Estoy constantemente incómoda, ya que no estoy dispuesta a disfrutar sin culpa de un mundo donde el ser humano se siente orgulloso de hacer daño a los de su misma especie, donde le es fácil adentrarse en la neblina del privilegio y disfruta criticando a los demás sin darse cuenta de que la mierda que busca en los otros es la misma que no quiere encontrar en sí mismo.
Yo no pertenezco a ese mundo, así que, antes de irme, intento cambiarlo para poder decir, aunque sea de muerta, que en algún momento pertenecí a él.
Se dice que, gracias a la contaminación, el planeta se convertirá en un lugar inhabitable, pero para mí, ya lo es.

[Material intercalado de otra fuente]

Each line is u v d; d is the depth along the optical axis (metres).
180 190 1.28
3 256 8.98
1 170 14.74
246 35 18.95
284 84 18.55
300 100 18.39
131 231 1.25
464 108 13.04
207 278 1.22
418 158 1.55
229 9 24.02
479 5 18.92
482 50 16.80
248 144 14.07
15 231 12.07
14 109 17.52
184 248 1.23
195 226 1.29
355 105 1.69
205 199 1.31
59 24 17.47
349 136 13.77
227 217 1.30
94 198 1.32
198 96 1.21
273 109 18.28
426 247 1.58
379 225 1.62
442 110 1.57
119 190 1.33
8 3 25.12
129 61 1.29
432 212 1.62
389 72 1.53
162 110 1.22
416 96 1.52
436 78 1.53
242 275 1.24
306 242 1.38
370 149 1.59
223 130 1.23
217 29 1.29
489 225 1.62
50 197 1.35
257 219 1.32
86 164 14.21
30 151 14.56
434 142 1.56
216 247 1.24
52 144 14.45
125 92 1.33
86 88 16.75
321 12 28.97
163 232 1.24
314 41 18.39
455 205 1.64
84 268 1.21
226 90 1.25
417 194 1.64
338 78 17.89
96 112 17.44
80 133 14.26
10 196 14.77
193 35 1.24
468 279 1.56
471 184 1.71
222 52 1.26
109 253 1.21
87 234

Me encuentro a diario rodeada de podredumbre, intentando salvar los pocos sentires reciclables que quedan.
Y no te confundas: dentro de todo este sentir caótico, puedo llamarme a mí misma una persona optimista, porque encuentro el optimismo como un don sagrado que todos tenemos, pero pocos usamos.
Aun así, respiro miedo, ya que me resulta realmente difícil disfrutar de una brisa fresca que es sintética cuando todos estamos ardiendo en llamas.
Y es que no me voy a dejar consumir, porque conozco lo que es la bondad; crecí con ella. Me alimenta desde que nací y me convirtió en un ser de fe.
Convivo con la bondad a diario. No siempre logro darme cuenta de que está frente a mí, pero la siento.
La siento cuando alguien abandona algo de sí para dárselo a otro, aun sabiendo que él mismo lo necesita, pero reconociendo que la otra persona lo necesita más.
La bondad es algo casi imperceptible, porque la paz es silenciosa, pero la guerra hace un ruido brutal.
Es más fácil escuchar el daño, y se necesita una fuerza inmensa para oír el silencio entre tanto ruido.
Así que me voy a quedar en esta posición incómoda, esperando que un día pueda escuchar ese silencio que tanto anhelo.